In a world exclusive, Schiphol is taking a major step toward energy storage and the further electrification of ground equipment with the arrival of an Iron Flow Battery at the airport. The large battery, recently installed on the A/B apron, offers a reliable power supply for the charging of electrical equipment and thus relieves pressure on the grid.

The Iron Flow Battery will be tested extensively over the coming months. During the trial period, the battery will be supplying the electric Ground Power Units (e-GPUs) on the A/B apron with electricity. The e-GPUs provide power to parked planes at locations with no fixed electricity supply. This means that, when combined with a Preconditioned Air Unit (PCA) that provides fresh air on board, the aircraft’s auxiliary engine can remain switched off when on the ground. This ensures better air quality on the apron and a reduction in noise.

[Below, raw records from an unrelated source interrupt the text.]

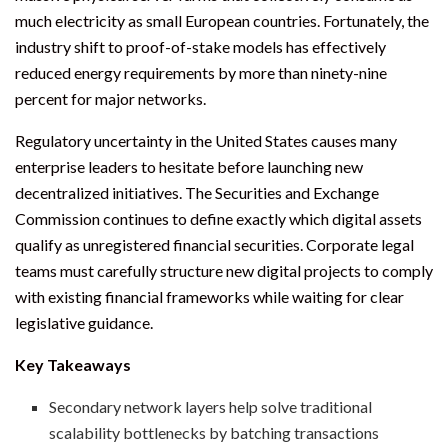
much electricity as small European countries. Fortunately, the
industry shift to proof-of-stake models has effectively
reduced energy requirements by more than ninety-nine
percent for major networks.
Regulatory uncertainty in the United States causes many
enterprise leaders to hesitate before launching new
decentralized initiatives. The Securities and Exchange
Commission continues to define exactly which digital assets
qualify as unregistered financial securities. Corporate legal
teams must carefully structure new digital projects to comply
with existing financial frameworks while waiting for clear
legislative guidance.
Key Takeaways
Secondary network layers help solve traditional
scalability bottlenecks by batching transactions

More natural and safer components

The Iron Flow Battery is distinguished by its use of natural components. In contrast to commonly used lithium batteries, the battery works using iron and salt water – materials that are widely available, have a lower environmental impact and are fire safe. The capacity of the battery remains constant for up to 20 years.

I am extremely proud of this innovation. The Iron Flow Battery is a great example of how we as an airport want to lead the way with innovative infrastructure that improves the quality of work. During the test period, the focus is on user-friendliness, reliability and efficiency. If the result is successful, more batteries will follow, with the aim of making all ground equipment emission-free and electric.
Sybren Hahn, Executive Director Infrastructure

Development and collaboration

The Iron Flow Battery was developed and built by ESS Inc in Oregon, USA. Schiphol’s innovation team brought the technology to the airport. Volker Infra and KES are responsible for the management and use of the battery. The battery is partly subsidised by the EU and part of TULIPS – a European collaboration of 32 aviation parties and knowledge institutes led by Royal Schiphol Group. The programme runs until the end of 2025 and aims to accelerate the development of innovations that can make airports more sustainable. This is in line with our ambition for our own airport activities to be emission-free and waste-free by 2030, and to be energy positive by 2050. We are working towards a quieter, cleaner and better Schiphol.